Genji Osada: Discovering a Unique Japanese Culture

My first encounter with the Baker-Bates family was about 50 years ago. It was at Lake Yamanaka, a famous sightseeing spot in Japan, at the foot of Mt. Fuji. I was a junior high school student at the time, and there was a cottage next to our house where the young Mr. and Mrs. Baker-Bates were visiting for a summer vacation.

From then on, our family relationship continued until the last years of his life. I have fond memories of their unique conversations, one after the other, as we enjoyed about different cultures and ways of thinking. There are so many that it is difficult to choose just a few, but I would like to record here a few that happened only in Japan, and that made me tense for a moment.

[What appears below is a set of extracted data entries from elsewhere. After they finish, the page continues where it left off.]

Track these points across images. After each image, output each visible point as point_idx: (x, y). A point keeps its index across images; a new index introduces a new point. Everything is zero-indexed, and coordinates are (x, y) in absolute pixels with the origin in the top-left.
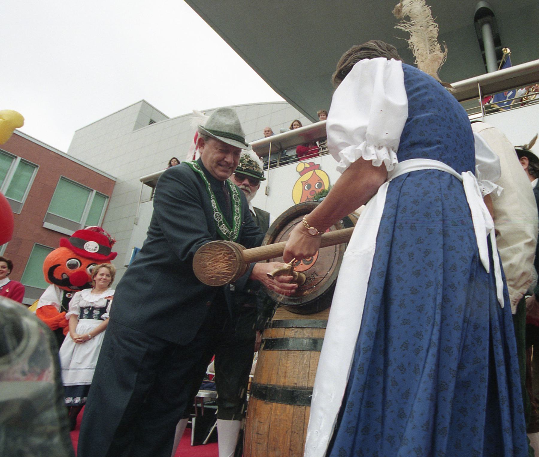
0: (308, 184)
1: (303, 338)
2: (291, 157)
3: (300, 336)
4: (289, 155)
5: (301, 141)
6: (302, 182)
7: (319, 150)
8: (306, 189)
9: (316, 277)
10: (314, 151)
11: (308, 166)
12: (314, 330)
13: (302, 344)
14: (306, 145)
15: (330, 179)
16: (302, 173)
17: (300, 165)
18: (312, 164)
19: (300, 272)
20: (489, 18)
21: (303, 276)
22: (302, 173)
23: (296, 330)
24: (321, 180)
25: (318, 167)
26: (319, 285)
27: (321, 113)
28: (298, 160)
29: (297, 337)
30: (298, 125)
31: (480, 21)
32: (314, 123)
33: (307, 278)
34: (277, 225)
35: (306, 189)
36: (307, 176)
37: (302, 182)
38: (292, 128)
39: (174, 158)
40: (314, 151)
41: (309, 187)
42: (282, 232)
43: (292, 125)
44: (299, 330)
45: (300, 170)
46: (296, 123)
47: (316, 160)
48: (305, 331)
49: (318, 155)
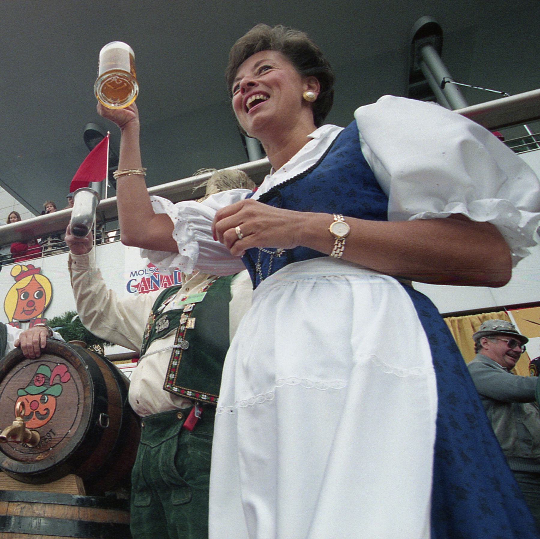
0: (24, 292)
1: (32, 517)
2: (5, 256)
3: (29, 514)
4: (4, 254)
5: (19, 236)
6: (17, 289)
7: (41, 250)
8: (22, 298)
9: (53, 436)
10: (34, 251)
11: (26, 269)
12: (47, 507)
13: (31, 525)
14: (25, 242)
15: (54, 289)
16: (17, 278)
17: (15, 268)
18: (30, 267)
19: (32, 430)
20: (433, 39)
21: (37, 434)
22: (17, 278)
23: (23, 505)
24: (42, 288)
25: (38, 271)
26: (57, 447)
27: (47, 204)
28: (13, 262)
29: (24, 515)
30: (15, 218)
31: (421, 41)
32: (37, 216)
33: (41, 438)
34: (4, 367)
35: (22, 298)
36: (25, 282)
37: (17, 289)
38: (9, 222)
39: (14, 212)
40: (34, 251)
41: (26, 295)
42: (9, 376)
43: (9, 218)
44: (27, 505)
45: (15, 275)
46: (13, 215)
47: (36, 263)
48: (35, 507)
49: (40, 256)
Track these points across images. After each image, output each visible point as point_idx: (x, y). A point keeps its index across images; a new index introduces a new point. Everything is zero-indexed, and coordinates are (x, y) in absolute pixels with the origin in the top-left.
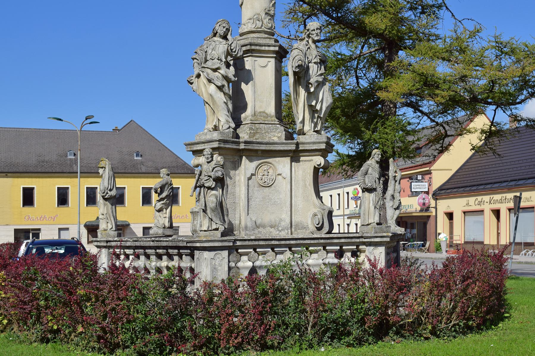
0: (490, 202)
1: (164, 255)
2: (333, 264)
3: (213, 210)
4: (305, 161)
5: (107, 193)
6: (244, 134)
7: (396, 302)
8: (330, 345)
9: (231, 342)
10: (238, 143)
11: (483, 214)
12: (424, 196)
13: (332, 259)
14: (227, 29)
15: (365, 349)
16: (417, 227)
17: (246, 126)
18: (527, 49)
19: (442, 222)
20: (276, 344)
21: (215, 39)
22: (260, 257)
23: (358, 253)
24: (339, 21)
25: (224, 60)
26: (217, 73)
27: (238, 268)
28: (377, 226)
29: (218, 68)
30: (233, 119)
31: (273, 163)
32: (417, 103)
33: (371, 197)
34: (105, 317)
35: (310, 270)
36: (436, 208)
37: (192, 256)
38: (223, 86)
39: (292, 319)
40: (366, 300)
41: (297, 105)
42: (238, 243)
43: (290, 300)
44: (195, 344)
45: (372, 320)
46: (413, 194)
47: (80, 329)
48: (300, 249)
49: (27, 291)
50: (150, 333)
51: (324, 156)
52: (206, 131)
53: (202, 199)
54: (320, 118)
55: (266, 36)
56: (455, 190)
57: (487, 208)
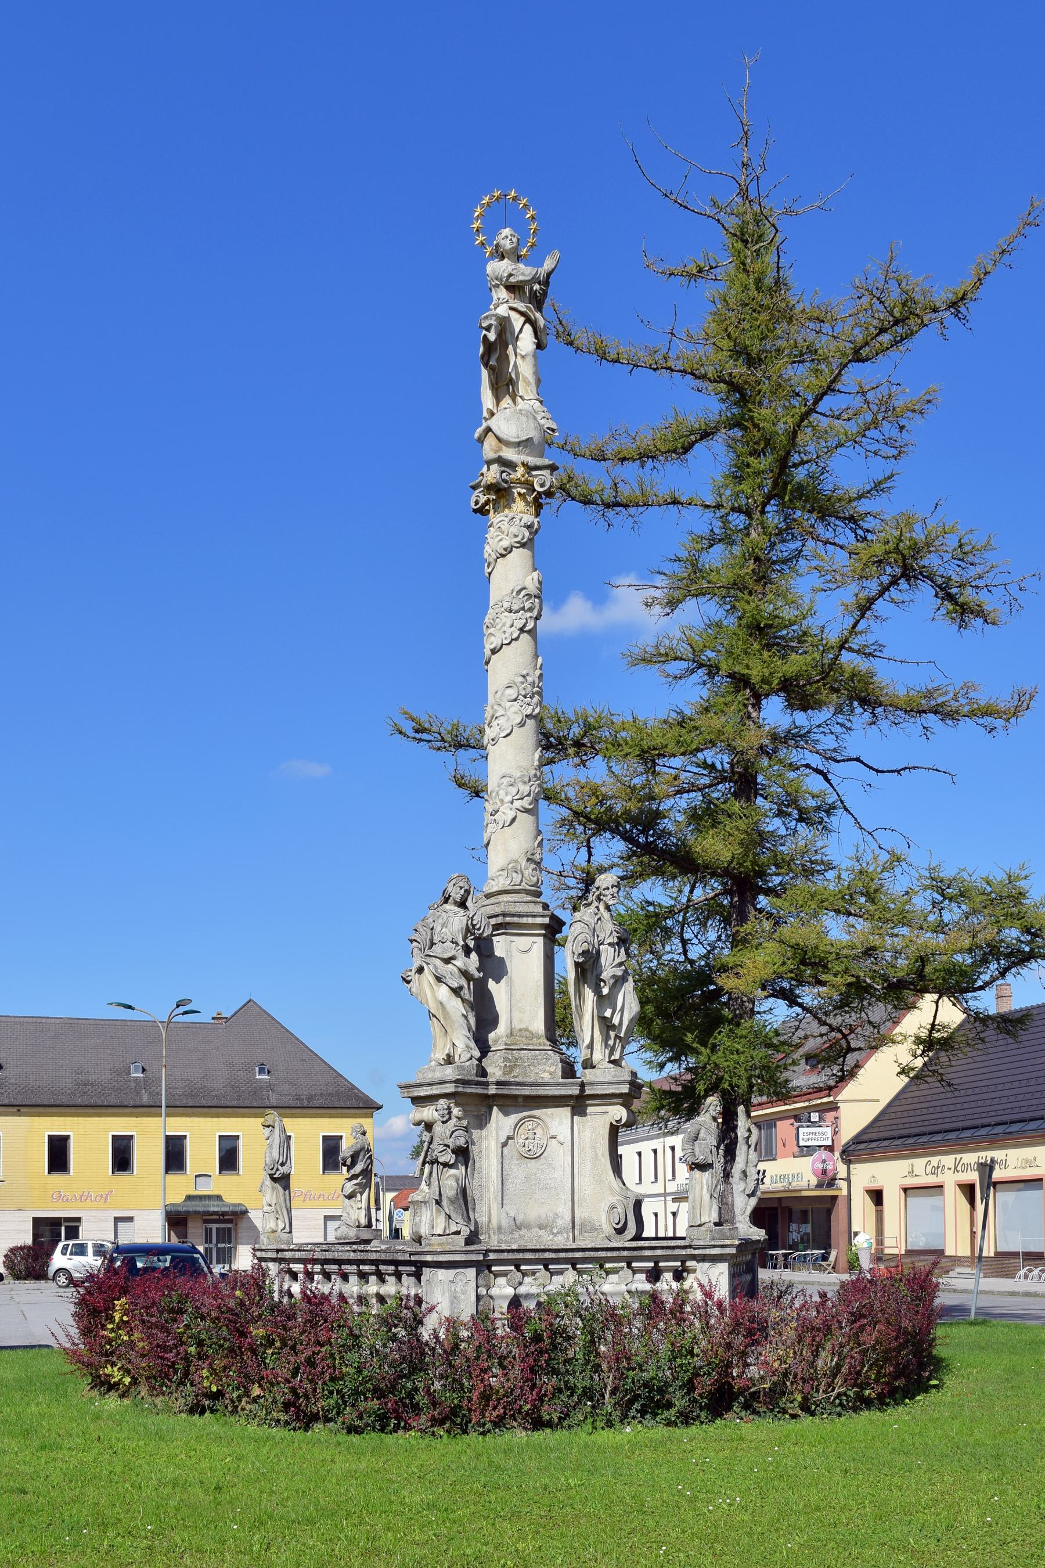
0: (955, 1168)
1: (372, 1274)
2: (643, 1292)
3: (452, 1201)
4: (596, 1113)
5: (278, 1170)
6: (495, 1070)
7: (744, 1355)
8: (640, 1422)
9: (487, 1415)
10: (486, 1084)
11: (942, 1194)
12: (825, 1154)
13: (641, 1284)
14: (466, 891)
15: (694, 1430)
16: (795, 1223)
17: (498, 1053)
18: (989, 889)
19: (861, 1208)
20: (556, 1420)
21: (447, 907)
22: (527, 1280)
23: (685, 1274)
24: (649, 849)
25: (462, 943)
26: (450, 966)
27: (491, 1297)
28: (714, 1228)
29: (453, 958)
30: (477, 1041)
31: (543, 1117)
32: (791, 991)
33: (705, 1178)
34: (295, 1372)
35: (608, 1301)
36: (848, 1180)
37: (418, 1276)
38: (461, 988)
39: (580, 1382)
40: (695, 1351)
41: (581, 1017)
42: (492, 1256)
43: (575, 1351)
44: (433, 1416)
45: (706, 1384)
46: (802, 1151)
47: (256, 1391)
48: (590, 1266)
49: (168, 1331)
50: (366, 1399)
51: (627, 1105)
52: (433, 1063)
53: (435, 1184)
54: (620, 1038)
55: (529, 898)
56: (886, 1143)
57: (950, 1180)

About 40 years ago, my younger brother and I stayed with the Baker- Bates family for a time in Shoto (a very high-class residential area in Tokyo) in Shibuya Ward. One day, Merrick, my brother, and I drove out to a sento, public bathhouse in Meguro (also a very high-class residential area in Tokyo).

A sento is a public bath unique to Japan, and unlike a hot spring, it is made by boiling water in a boiler. Before the postwar period of rapid economic growth, ordinary houses were not equipped with bath facilities, and it was commonplace to go to the nearest sento, or public bathhouse.

In public bathhouses, there were separate men’s and women’s baths, and before bathing, one had to take off all of one’s clothes and put them in a basket. A door would open into a large, high-ceilinged room with a large bathtub and a washing area. Once inside, the room was filled with steam and no one cared that they were naked. Even if the person next to you is a person of high status or a man in the shopping arcade.

But somehow, there was a different kind of person in the room. All three of us were in the bathtub together. And looking at the people washing their bodies, a middle-aged man with a tattoo was there. In Japan, having a tattoo was a sign of an outlaw or a yakuza, unlike the common practice in Western society. Nowadays, some people wear tattoos as a fashion statement, but even so, the Japanese public baths have changed to have a sign that says “No Tattoos Allowed”.

We, Japanese were nervous for a moment and thought, “Oh no, I don’t want to get involved with this”. But Merrick, who did not know what was going on, approached the man and began to stare at the yakuza’s back. There was a beautiful Ukiyoe art engraved on it. Then the man felt Merrick’s presence and slowly turned around as if he were a Kabuki actor.

We got scared that Merrick might be accused of a crime, though, Merrick quickly and tactfully exclaimed, “Oh, BEAUTIFUL your tattoo is!” ……The yakuza’s smiling for a moment was priceless.